Wir leben mit Milliarden von Mikroorganismen. Sie sind in uns, auf uns, um uns und teilen sich den Lebensraum mit uns.“ Wenn Evelyne Selberherr das sagt, klingt das für den einen oder die andere vielleicht befremdlich. Doch das Mikrobiom, also die Gesamtheit der Mikroorganismen, umfasst mehr als nur Krankheitserreger. Die Veterinärmedizinerin beforscht Mikroben, weil sie für Menschen, Tiere, Umwelt und die Lebensmittelproduktion eine große Rolle spielen: „Wir werden im täglichen Leben stark von Mikroben beeinflusst, bekommen das aber nur selten mit, weil wir sie nicht sehen.“

Der Fokus von Selberherrs Arbeitsgruppe an der Veterinärmedizinischen Universität Wien liegt auf dem Lebensmittelmikrobiom, also den Mikroorganismen in und auf Lebensmitteln. „In der Lebensmittelproduktion werden Mikroben oft schon in der Primärproduktion eingetragen. Die mikrobielle Dynamik während der Weiterverarbeitung ist von großer Bedeutung, da zum Beispiel Geschmack und Konsistenz von Mikroben beeinflusst werden. Auch wie lang Produkte haltbar sind, hängt vom Mikrobiom ab“, fasst Selberherr zusammen.

Die Mikroben an ihrer DNA erkennen

Natürlich untersuchen die Forschenden auch das Vorkommen krank machender Bakterien, aber ihr Hauptinteresse gilt der allgemeinen Identifikation der Mikroben. „Vereinfacht dargestellt identifizieren wir Mikroben aufgrund der genetischen Sequenz“, beschreibt die Forscherin.
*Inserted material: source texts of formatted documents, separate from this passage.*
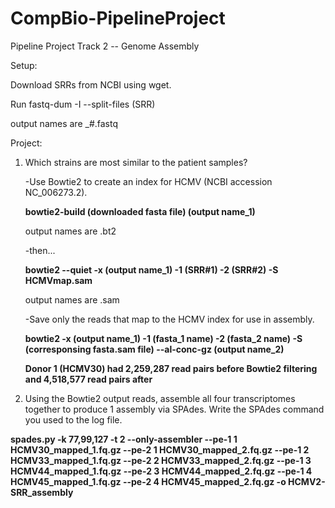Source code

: # CompBio-PipelineProject 
Pipeline Project Track 2 -- Genome Assembly 

Setup: 

Download SRRs from NCBI using wget. 

Run fastq-dum -I --split-files (SRR) 

output names are _#.fastq 

Project: 
1. Which strains are most similar to the patient samples? 
   
   -Use Bowtie2 to create an index for HCMV (NCBI accession NC_006273.2). 
   
   **bowtie2-build (downloaded fasta file) (output name_1)** 
      
      output names are .bt2
   
   -then... 
   
   **bowtie2 --quiet -x (output name_1) -1 (SRR#1) -2 (SRR#2) -S HCMVmap.sam**
      
      output names are .sam
      
   -Save only the reads that map to the HCMV index for use in assembly. 
   
   **bowtie2 -x (output name_1) -1 (fasta_1 name) -2 (fasta_2 name) -S (corresponsing fasta.sam file) --al-conc-gz            (output name_2)**  
   
   
   **Donor 1 (HCMV30) had 2,259,287 read pairs before Bowtie2 filtering and 4,518,577 read pairs after**
   
2. Using the Bowtie2 output reads, assemble all four transcriptomes together to produce 1 assembly via SPAdes.
Write the SPAdes command you used to the log file.

**spades.py -k 77,99,127 -t 2 --only-assembler --pe-1 1 HCMV30_mapped_1.fq.gz --pe-2 1 HCMV30_mapped_2.fq.gz  --pe-1 2 HCMV33_mapped_1.fq.gz --pe-2 2 HCMV33_mapped_2.fq.gz --pe-1 3 HCMV44_mapped_1.fq.gz --pe-2 3 HCMV44_mapped_2.fq.gz --pe-1 4 HCMV45_mapped_1.fq.gz --pe-2 4 HCMV45_mapped_2.fq.gz -o HCMV2-SRR_assembly**
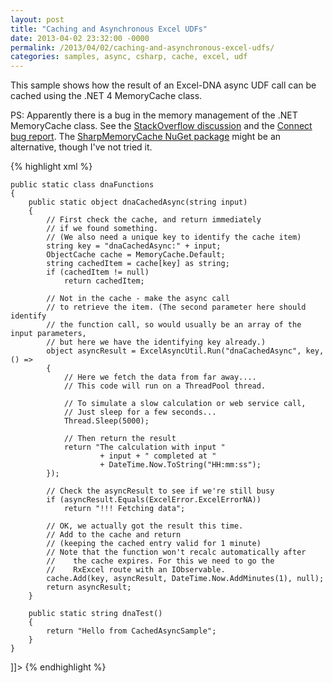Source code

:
 ```yaml
---
layout: post
title: "Caching and Asynchronous Excel UDFs"
date: 2013-04-02 23:32:00 -0000
permalink: /2013/04/02/caching-and-asynchronous-excel-udfs/
categories: samples, async, csharp, cache, excel, udf
---
```

This sample shows how the result of an Excel-DNA async UDF call can be cached using the .NET 4 MemoryCache class.

PS: Apparently there is a bug in the memory management of the .NET MemoryCache class. See the [StackOverflow discussion][memorycache-strangeness] and the [Connect bug report][memorycache-bug]. The [SharpMemoryCache NuGet package][sharp-memory-cache] might be an alternative, though I've not tried it.

{% highlight xml %}
<DnaLibrary Name="CachedAsyncSample" RuntimeVersion="v4.0" Language="C#">

  <Reference Name="System.Runtime.Caching" />
  <![CDATA[
    using System;
    using System.Threading;
    using System.Runtime.Caching;
    using ExcelDna.Integration;
    
    public static class dnaFunctions
    {
        public static object dnaCachedAsync(string input)
        {
            // First check the cache, and return immediately 
            // if we found something.
            // (We also need a unique key to identify the cache item)
            string key = "dnaCachedAsync:" + input;
            ObjectCache cache = MemoryCache.Default; 
            string cachedItem = cache[key] as string;
            if (cachedItem != null) 
                return cachedItem;
    
            // Not in the cache - make the async call 
            // to retrieve the item. (The second parameter here should identify 
            // the function call, so would usually be an array of the input parameters, 
            // but here we have the identifying key already.)
            object asyncResult = ExcelAsyncUtil.Run("dnaCachedAsync", key, () => 
            {
                // Here we fetch the data from far away....
                // This code will run on a ThreadPool thread.
    
                // To simulate a slow calculation or web service call,
                // Just sleep for a few seconds...
                Thread.Sleep(5000);
    
                // Then return the result
                return "The calculation with input " 
                        + input + " completed at " 
                        + DateTime.Now.ToString("HH:mm:ss");
            });
    
            // Check the asyncResult to see if we're still busy
            if (asyncResult.Equals(ExcelError.ExcelErrorNA))
                return "!!! Fetching data";
    
            // OK, we actually got the result this time.
            // Add to the cache and return
            // (keeping the cached entry valid for 1 minute)
            // Note that the function won't recalc automatically after 
            //    the cache expires. For this we need to go the 
            //    RxExcel route with an IObservable.
            cache.Add(key, asyncResult, DateTime.Now.AddMinutes(1), null);
            return asyncResult;
        }
    
        public static string dnaTest()
        {
            return "Hello from CachedAsyncSample";
        }
    }
  
  ]]>
</DnaLibrary>
{% endhighlight %}

[memorycache-strangeness]: http://stackoverflow.com/questions/6895956/memorycache-strangeness
[memorycache-bug]: https://connect.microsoft.com/VisualStudio/feedback/details/806334/system-runtime-caching-memorycache-do-not-respect-memory-limits#
[sharp-memory-cache]: http://www.nuget.org/packages/SharpMemoryCache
„Wir holen die genetische Information aus den Mikrobiomen heraus, und diese DNA-Sequenzen werden dann vervielfältigt. Durch moderne Sequenzierungstechniken können wir Rückschlüsse ziehen, welche Mikroorganismen das sind.“ Dieser technische Fortschritt bei DNA-Sequenziermethoden half der Mikrobiom-Forschung in den vergangenen Jahren zu großen Fortschritten. Das Gebiet ist nicht nur wegen der Beeinflussung des menschlichen Darmmikrobioms durch Lebensmittel und deren Mikrobiota interessant. Auch für das Verständnis, wie Mikroben zu den Eigenschaften eines Produkts oder zur Verbesserung der Qualität von Lebensmitteln beitragen, ist die Forschung von Selberherrs Team unerlässlich.
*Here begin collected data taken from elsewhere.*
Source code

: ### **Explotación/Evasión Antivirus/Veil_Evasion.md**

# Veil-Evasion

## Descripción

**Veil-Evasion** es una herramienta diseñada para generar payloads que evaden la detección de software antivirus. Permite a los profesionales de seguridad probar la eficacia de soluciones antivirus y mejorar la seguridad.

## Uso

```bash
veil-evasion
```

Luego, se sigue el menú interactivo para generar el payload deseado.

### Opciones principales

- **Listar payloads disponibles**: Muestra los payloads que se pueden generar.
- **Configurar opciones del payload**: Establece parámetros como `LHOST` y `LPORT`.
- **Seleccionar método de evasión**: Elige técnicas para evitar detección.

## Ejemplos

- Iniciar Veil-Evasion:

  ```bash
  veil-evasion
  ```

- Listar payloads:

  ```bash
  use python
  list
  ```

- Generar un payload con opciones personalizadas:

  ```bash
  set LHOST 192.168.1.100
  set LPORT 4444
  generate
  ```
Weltweit werden über eine Milliarde Tonnen Lebensmittel pro Jahr weggeworfen, zum großen Teil wegen mikrobieller Kontaminationen, die schon während der Produktion stattfinden. „Es besteht großes Potenzial, hier entgegenzuwirken“, so Selberherr, „Wenn man weiß, welche Mikroben in den Betrieben gehäuft vorkommen, kann man gezielt Vorkehrungen treffen, um Rekontaminationsereignisse zu vermeiden. Auch die Einhaltung der Kühlkette und Konsumentenaufklärung spielen eine große Rolle.“

Wie komplex ein Lebensmittelmikrobiom sein kann, zeigt die Forschung am Vorarlberger Bergkäse, der nach einem über Jahrhunderte standardisierten Prozess produziert wird. „Käsereifung und die damit verbundenen mikrobiellen Dynamiken entsprechen einer Mikroevolution, das Mikrobiom muss sich während der Reifung etablieren“, sagt Selberherr.
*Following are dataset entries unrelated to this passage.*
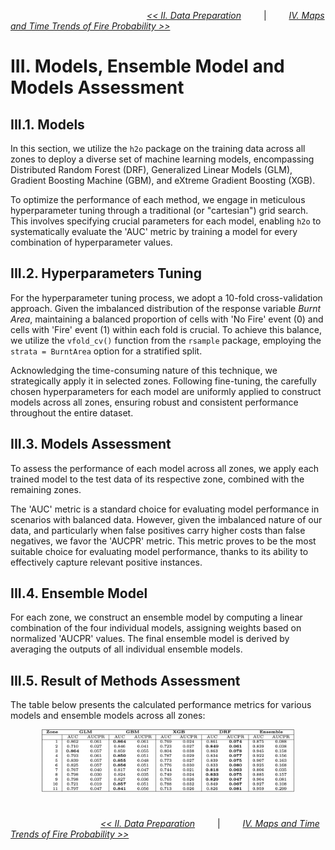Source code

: &emsp;&emsp;&emsp;&emsp;&emsp;&emsp;&emsp;&emsp;&emsp;&emsp;
&emsp;&emsp;&emsp;&emsp;&emsp;
[*<< II. Data Preparation*](../2_data_preparation/README.md) 
&emsp;&emsp; | &emsp;&emsp;
[*IV. Maps and Time Trends of Fire Probability >>*](../README.md#iv-maps-and-time-trends-of-fire-probability)

#

# III. Models, Ensemble Model and Models Assessment

## III.1. Models

In this section, we utilize the $\texttt{h2o}$ package on the training data across all zones to deploy a diverse set of machine learning models, encompassing Distributed Random Forest (DRF), Generalized Linear Models (GLM), Gradient Boosting Machine (GBM), and eXtreme Gradient Boosting (XGB).

To optimize the performance of each method, we engage in meticulous hyperparameter tuning through a traditional (or "cartesian") grid search. This involves specifying crucial parameters for each model, enabling $\texttt{h2o}$ to systematically evaluate the 'AUC' metric by training a model for every combination of hyperparameter values.

##  III.2. Hyperparameters Tuning

For the hyperparameter tuning process, we adopt a 10-fold cross-validation approach. Given the imbalanced distribution of the response variable *Burnt Area*, maintaining a balanced proportion of cells with 'No Fire' event (0) and cells with 'Fire' event (1) within each fold is crucial. To achieve this balance, we utilize the `vfold_cv()` function from the $\texttt{rsample}$ package, employing the `strata = BurntArea` option for a stratified split.

Acknowledging the time-consuming nature of this technique, we strategically apply it in selected zones. Following fine-tuning, the carefully chosen hyperparameters for each model are uniformly applied to construct models across all zones, ensuring robust and consistent performance throughout the entire dataset.

## III.3. Models Assessment

To assess the performance of each model across all zones, we apply each trained model to the test data of its respective zone, combined with the remaining zones.

The 'AUC' metric is a standard choice for evaluating model performance in scenarios with balanced data. However, given the imbalanced nature of our data, and particularly when false positives carry higher costs than false negatives, we favor the 'AUCPR' metric. This metric proves to be the most suitable choice for evaluating model performance, thanks to its ability to effectively capture relevant positive instances.

## III.4. Ensemble Model

For each zone, we construct an ensemble model by computing a linear combination of the four individual models, assigning weights based on normalized 'AUCPR' values. The final ensemble model is derived by averaging the outputs of all individual ensemble models.

## III.5. Result of Methods Assessment

The table below presents the calculated performance metrics for various models and ensemble models across all zones:

<p align="center">
  <img src="img/AUC_AUCPR.png"  width="80%" />
</p>

#

&emsp;&emsp;&emsp;&emsp;&emsp;&emsp;&emsp;&emsp;&emsp;&emsp;
[*<< II. Data Preparation*](../2_data_preparation/README.md) 
&emsp;&emsp; | &emsp;&emsp;
[*IV. Maps and Time Trends of Fire Probability >>*](../README.md#iv-maps-and-time-trends-of-fire-probability)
Handliche Geräte begeistern an Schulen

In einem Sparking-Science-Projekt, gefördert vom Wissenschaftsministerium, bringt Evelyne Selberherr ihre Forschung auch in Schulen. „Es gibt inzwischen handliche Geräte, mit denen man in einem sehr kleinen Rahmen in Echtzeit sequenzieren kann. Mikrobiombestimmungen vor Ort selbst zu machen ist für die jungen Leute sehr attraktiv“, erzählt Selberherr vom Start der Zusammenarbeit mit fünf österreichischen höheren Lehranstalten im Herbst 2022.

Denn ein großes Ziel der passionierten Musikerin, die ihre Freizeit am liebsten mit ihren zwei Kindern und ihrer Country-Band Danube Candy verbringt, ist es, die Mikrobiomforschung nach außen zu tragen und in der Bevölkerung ein besseres Verständnis für das Zusammenleben mit Mikroben zu schaffen. Denn: „Man muss sich vorstellen, dass es in einer Hand voll Erde mehr Mikroorganismen als Menschen auf der Erde gibt. Mikrobiome sind einfach omnipräsent.“

Zur Person

Evelyne Selberherr (38) ist Leiterin der Mikrobiom-Arbeitsgruppe an der Vet-Med-Uni Wien. Nach einem Jahr an der University of Arizona forscht sie seit 2015 in Wien am Lebensmittelmikrobiom. Mit dem Sparkling-Science-Programm bringt sie ihre Forschung auch in Schulen. Als Vorstandsmitglied der österreichischen Mikrobiom Initiative (Amici) organisiert sie das jährliche Mikrobiom-Symposium mit.